There are three fundamental control structures:

Sequence

a = 1
b = 2
c = a + b

Conditions

if (a != b) {
  c = a + b
} else {
  c = a - b
}

Iterations/loops

for (a <- array) {
  println(a)
}

So, I guess they mean that internally many languages use closures for control structures (you can look the last two structures).

As an example:

if (a < b) {
  for (i = a; a < b; a++) {
    println(i)
    c = i * i
  }
} else {
  c = a - b
}

So for is a closure inside the if closure, and else is a closure too. That's how I understand it. They create a closure for the first if if the condition is true, create the closure inside the braces, call it.
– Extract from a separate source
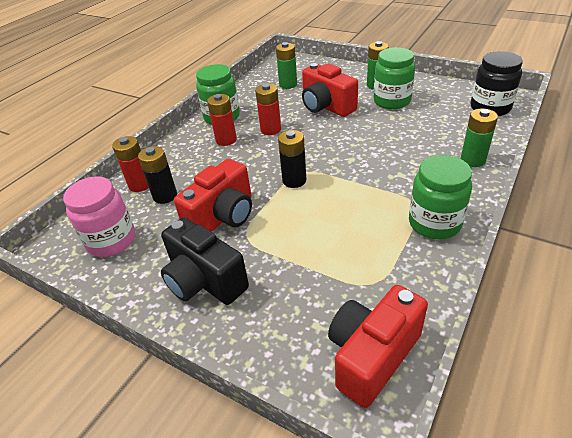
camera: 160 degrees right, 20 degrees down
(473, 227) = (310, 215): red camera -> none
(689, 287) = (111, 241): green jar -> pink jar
Then create a closure for the for loop and call it while the condition is true.

And I guess there is no list of languages which use closures internally.

Update:

Just as an example, this is how you can implement your own for loop in Scala (o is cyrillic, so it will compile):

def fоr(start: Unit, condition: => Boolean, increment: => Unit)(body: => Unit): Unit = {
  if (condition) {
    body
    increment
    fоr(0, condition, increment)(body)
  }
}

var i = 0

fоr (i = 0, i < 1000, i += 1) {
  print(i + " ")
}

So actually this is how it can be implemented in other languages on the inner level.


I would say that "closures are such a powerful abstraction..." because unlike standard methods, you have a reference to the calling object, regardless of the scope in which the closure has been called.

In Groovy, for example, you can add a new method, "capitalize" to String type:

String.metaClass.capitalize = {  
    delegate[0].upper() + delegate[1..-1].lower()  
}   
"hello".capitalize() // "Hello"

Or, you can do something more complex, like create a domain specific language (DSL) using closures.

class ClosureProps {

       Map props = [:]  
       ClosureProps(Closure c) {  
           c.delegate = this // pass closure scope to "this"
           c.each{"$it"()} // iterate through closure, triggering missingMethod()
       }  
       def methodMissing(String name, args) {  
           props[name] = args.collect{it} // collect extracted closure properties
       }  
       def propertyMissing(String name) {  
           name  
       }  
}  

Example

class Team {

        // the closure
        static schema = {  
            table team  
            id teamID  
            roster column:playerID, cascade:[update,delete]  
        }  
}  
def c = new ClosureProps(Team.schema)  
println c.props.id // prints "teamID"


a) Please try at least googling topics before asking questions.

b) Once you have done that, please ask specific questions.

c) Lexical closures are functions that have access to a lexical environment not available where they are invoked. As such, their parameters can be used to select messages, and pass parameters with those messages. For general control structures, they are not sufficient, unless they can affect the call stack, in the manner of continuations.